Stanford researchers, working with colleagues have determined the structure of a molecule that is extremely important for controlling the maintenance and development of blood stem cells, and have also designed new molecules that can affect those processes in order to better treat disease. 

“Thrombopoietin (TPO) is a master regulator of stem cell biology,” said Chris Garcia, PhD, a professor in the Department of Molecular and Cellular Physiology. “I’ve always been attracted to studying these master switches.” 

Precisely regulating the activity of TPO (known as “teepo”) is important in the treatment of a number of diseases. Currently, doctors can use a molecule designed to activate the TPO molecular pathway to promote blood stem cell expansion in diseases such as severe aplastic anemia.  But these treatments are imprecise, and also promote the production of platelets , raising the risk of clotting (thrombosis).

After learning the structure of TPO bound to its receptor, Garcia and his colleagues were able to design proteins that could expand the pool of blood stem cells , but prevent them from differentiating into platelet-producing cells.. “The nice thing about understanding the structure and engineering a protein from that structure is that you know exactly what the mechanism of action is,” Garcia said. Other small molecule drugs are usually discovered in a trial and error fashion and it is most often not clear exactly how they are having an effect.

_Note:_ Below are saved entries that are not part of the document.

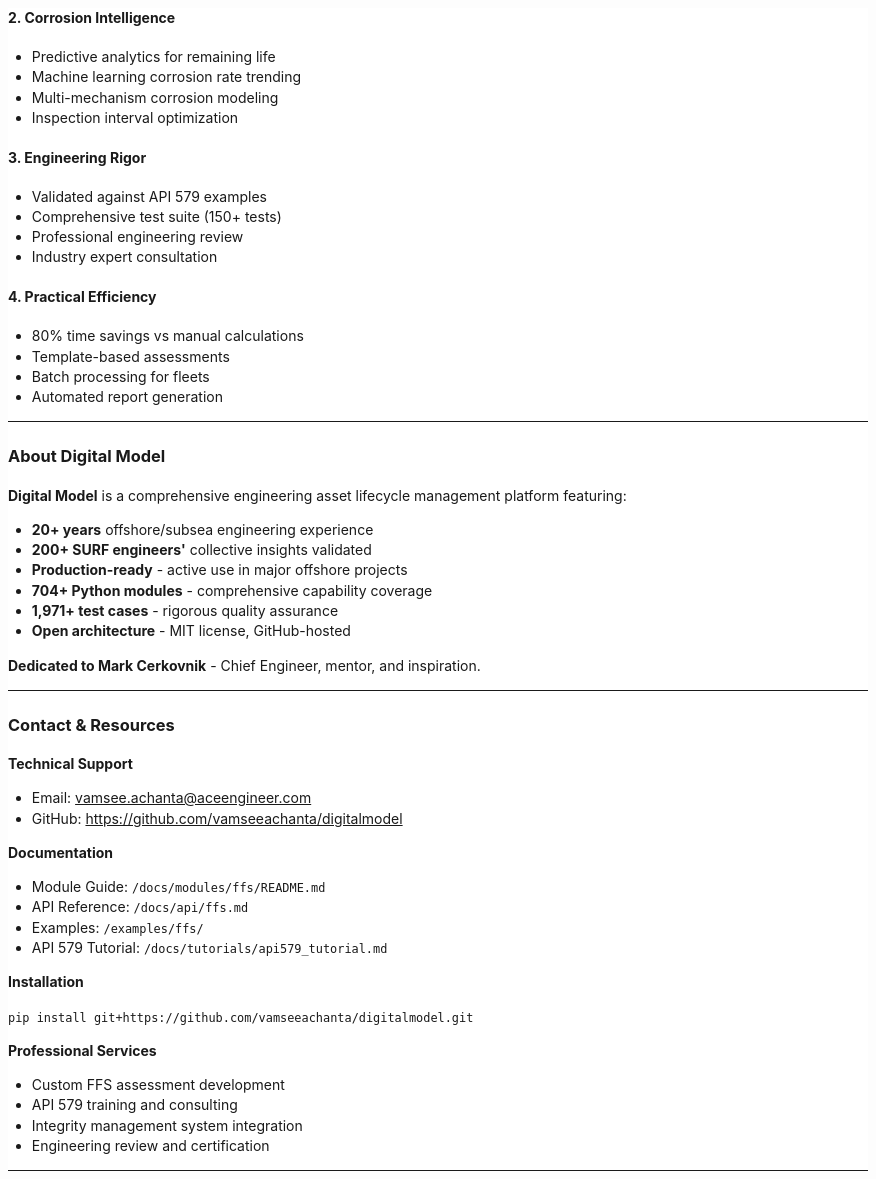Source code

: #### 2. **Corrosion Intelligence**
- Predictive analytics for remaining life
- Machine learning corrosion rate trending
- Multi-mechanism corrosion modeling
- Inspection interval optimization

#### 3. **Engineering Rigor**
- Validated against API 579 examples
- Comprehensive test suite (150+ tests)
- Professional engineering review
- Industry expert consultation

#### 4. **Practical Efficiency**
- 80% time savings vs manual calculations
- Template-based assessments
- Batch processing for fleets
- Automated report generation

---

### About Digital Model

**Digital Model** is a comprehensive engineering asset lifecycle management platform featuring:

- **20+ years** offshore/subsea engineering experience
- **200+ SURF engineers'** collective insights validated
- **Production-ready** - active use in major offshore projects
- **704+ Python modules** - comprehensive capability coverage
- **1,971+ test cases** - rigorous quality assurance
- **Open architecture** - MIT license, GitHub-hosted

**Dedicated to Mark Cerkovnik** - Chief Engineer, mentor, and inspiration.

---

### Contact & Resources

**Technical Support**
- Email: vamsee.achanta@aceengineer.com
- GitHub: https://github.com/vamseeachanta/digitalmodel

**Documentation**
- Module Guide: `/docs/modules/ffs/README.md`
- API Reference: `/docs/api/ffs.md`
- Examples: `/examples/ffs/`
- API 579 Tutorial: `/docs/tutorials/api579_tutorial.md`

**Installation**
```bash
pip install git+https://github.com/vamseeachanta/digitalmodel.git
```

**Professional Services**
- Custom FFS assessment development
- API 579 training and consulting
- Integrity management system integration
- Engineering review and certification

---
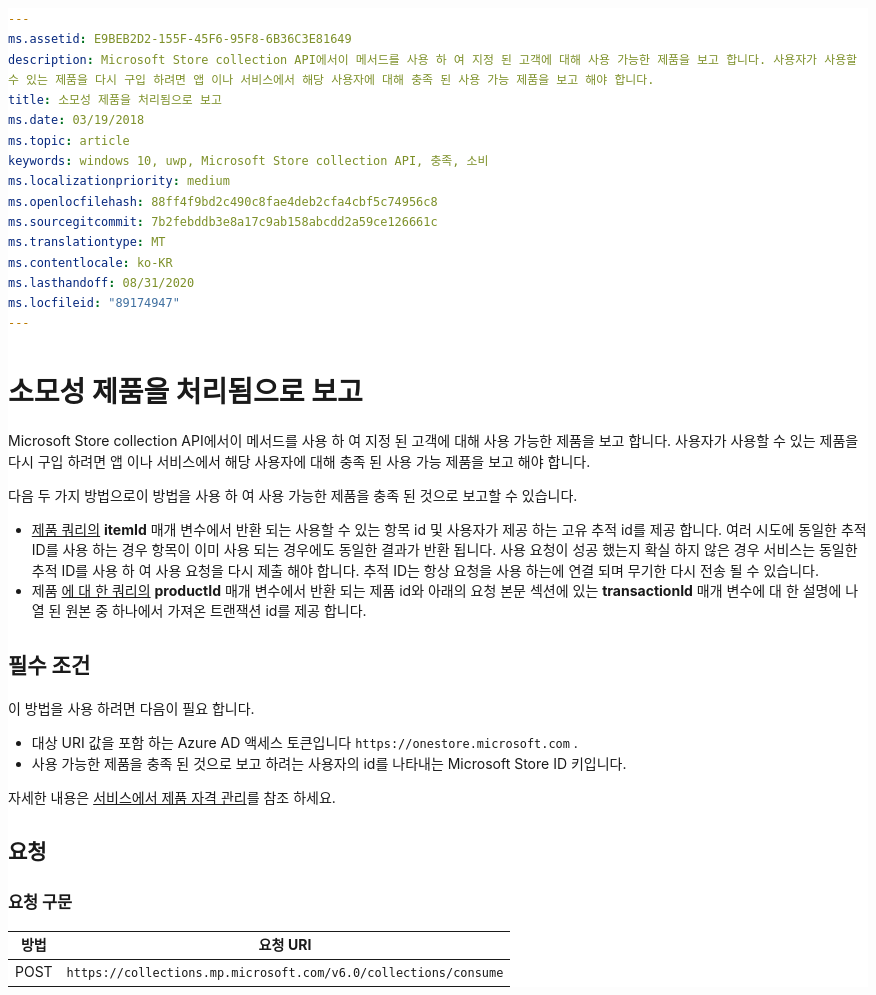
 ```yaml
---
ms.assetid: E9BEB2D2-155F-45F6-95F8-6B36C3E81649
description: Microsoft Store collection API에서이 메서드를 사용 하 여 지정 된 고객에 대해 사용 가능한 제품을 보고 합니다. 사용자가 사용할 수 있는 제품을 다시 구입 하려면 앱 이나 서비스에서 해당 사용자에 대해 충족 된 사용 가능 제품을 보고 해야 합니다.
title: 소모성 제품을 처리됨으로 보고
ms.date: 03/19/2018
ms.topic: article
keywords: windows 10, uwp, Microsoft Store collection API, 충족, 소비
ms.localizationpriority: medium
ms.openlocfilehash: 88ff4f9bd2c490c8fae4deb2cfa4cbf5c74956c8
ms.sourcegitcommit: 7b2febddb3e8a17c9ab158abcdd2a59ce126661c
ms.translationtype: MT
ms.contentlocale: ko-KR
ms.lasthandoff: 08/31/2020
ms.locfileid: "89174947"
---
```

# <a name="report-consumable-products-as-fulfilled"></a>소모성 제품을 처리됨으로 보고

Microsoft Store collection API에서이 메서드를 사용 하 여 지정 된 고객에 대해 사용 가능한 제품을 보고 합니다. 사용자가 사용할 수 있는 제품을 다시 구입 하려면 앱 이나 서비스에서 해당 사용자에 대해 충족 된 사용 가능 제품을 보고 해야 합니다.

다음 두 가지 방법으로이 방법을 사용 하 여 사용 가능한 제품을 충족 된 것으로 보고할 수 있습니다.

* [제품 쿼리의](query-for-products.md) **itemId** 매개 변수에서 반환 되는 사용할 수 있는 항목 id 및 사용자가 제공 하는 고유 추적 id를 제공 합니다. 여러 시도에 동일한 추적 ID를 사용 하는 경우 항목이 이미 사용 되는 경우에도 동일한 결과가 반환 됩니다. 사용 요청이 성공 했는지 확실 하지 않은 경우 서비스는 동일한 추적 ID를 사용 하 여 사용 요청을 다시 제출 해야 합니다. 추적 ID는 항상 요청을 사용 하는에 연결 되며 무기한 다시 전송 될 수 있습니다.
* 제품 [에 대 한 쿼리의](query-for-products.md) **productId** 매개 변수에서 반환 되는 제품 id와 아래의 요청 본문 섹션에 있는 **transactionId** 매개 변수에 대 한 설명에 나열 된 원본 중 하나에서 가져온 트랜잭션 id를 제공 합니다.

## <a name="prerequisites"></a>필수 조건


이 방법을 사용 하려면 다음이 필요 합니다.

* 대상 URI 값을 포함 하는 Azure AD 액세스 토큰입니다 `https://onestore.microsoft.com` .
* 사용 가능한 제품을 충족 된 것으로 보고 하려는 사용자의 id를 나타내는 Microsoft Store ID 키입니다.

자세한 내용은 [서비스에서 제품 자격 관리](view-and-grant-products-from-a-service.md)를 참조 하세요.

## <a name="request"></a>요청


### <a name="request-syntax"></a>요청 구문

| 방법 | 요청 URI                                                   |
|--------|---------------------------------------------------------------|
| POST   | ```https://collections.mp.microsoft.com/v6.0/collections/consume``` |

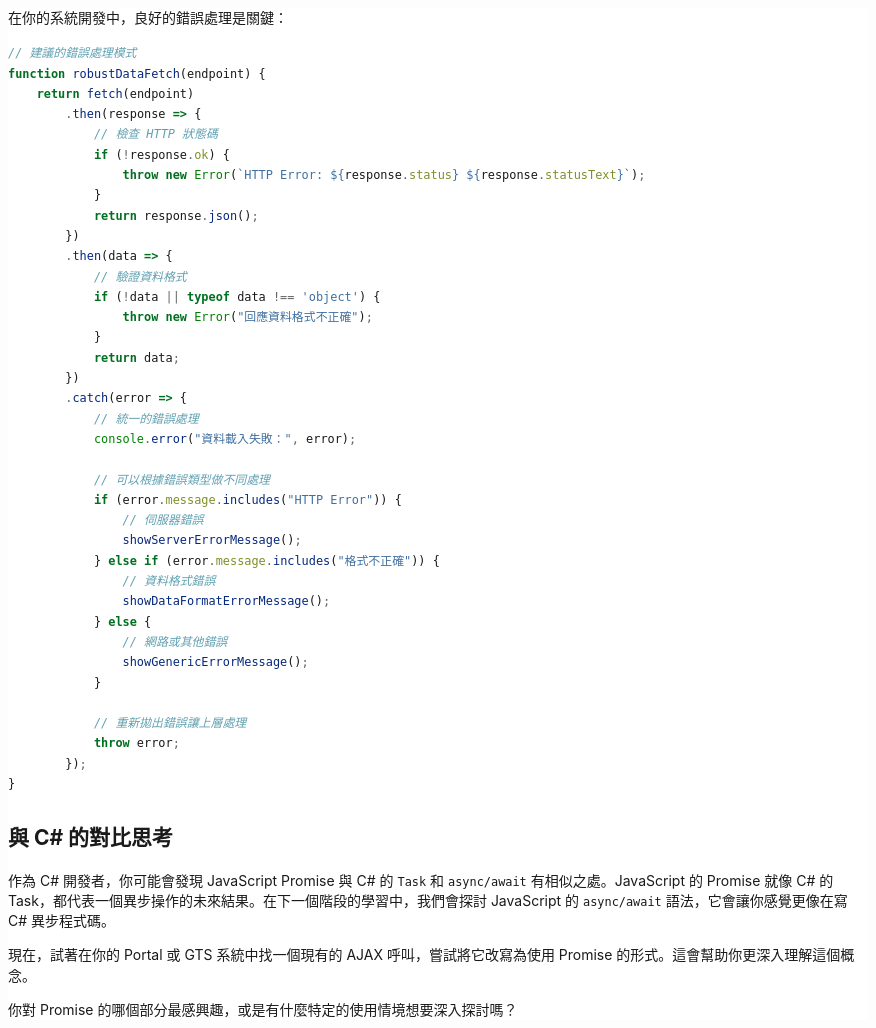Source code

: 在你的系統開發中，良好的錯誤處理是關鍵：

```javascript
// 建議的錯誤處理模式
function robustDataFetch(endpoint) {
    return fetch(endpoint)
        .then(response => {
            // 檢查 HTTP 狀態碼
            if (!response.ok) {
                throw new Error(`HTTP Error: ${response.status} ${response.statusText}`);
            }
            return response.json();
        })
        .then(data => {
            // 驗證資料格式
            if (!data || typeof data !== 'object') {
                throw new Error("回應資料格式不正確");
            }
            return data;
        })
        .catch(error => {
            // 統一的錯誤處理
            console.error("資料載入失敗：", error);
            
            // 可以根據錯誤類型做不同處理
            if (error.message.includes("HTTP Error")) {
                // 伺服器錯誤
                showServerErrorMessage();
            } else if (error.message.includes("格式不正確")) {
                // 資料格式錯誤
                showDataFormatErrorMessage();
            } else {
                // 網路或其他錯誤
                showGenericErrorMessage();
            }
            
            // 重新拋出錯誤讓上層處理
            throw error;
        });
}
```

## 與 C# 的對比思考

作為 C# 開發者，你可能會發現 JavaScript Promise 與 C# 的 `Task` 和 `async/await` 有相似之處。JavaScript 的 Promise 就像 C# 的 Task，都代表一個異步操作的未來結果。在下一個階段的學習中，我們會探討 JavaScript 的 `async/await` 語法，它會讓你感覺更像在寫 C# 異步程式碼。

現在，試著在你的 Portal 或 GTS 系統中找一個現有的 AJAX 呼叫，嘗試將它改寫為使用 Promise 的形式。這會幫助你更深入理解這個概念。

你對 Promise 的哪個部分最感興趣，或是有什麼特定的使用情境想要深入探討嗎？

Garcia is also the Younger Family Professor of Structural Biology, an investigator in the Stanford Ludwig Center for Cancer Stem Cell Research and Medicine, and an HHMI investigator. Garcia was joined in the research by former Stanford postdoc Naotaka Tsutsumi (now an assistant professor at Okayama University in Japan), and Ian Hitchcock ( from the University of York in the UK). The researchers’ work was published in the journal Cell.

Garcia points out that precisely promoting the expansion of blood stem cells could also be important part of making blood stem cell transplantation more widely available for other diseases like leukemia, multiple sclerosis or type-1 diabetes. Currently, a small portion of stem cells for a single transplant must be harvested from a matching donor. If blood stem cell proliferation in the lab becomes a reality, one donor could supply stem cells to many patients. 

Last year, the Garcia lab gained worldwide recognition for succeeding in a decades-long quest to understand the structure of another important molecule, Janus kinase (JAK), which also binds to the TPO receptor and is critical for TPO activity. “Now we are trying to put the two together, JAK and TPO, get that structure, and see how the whole thing works,” Garcia said.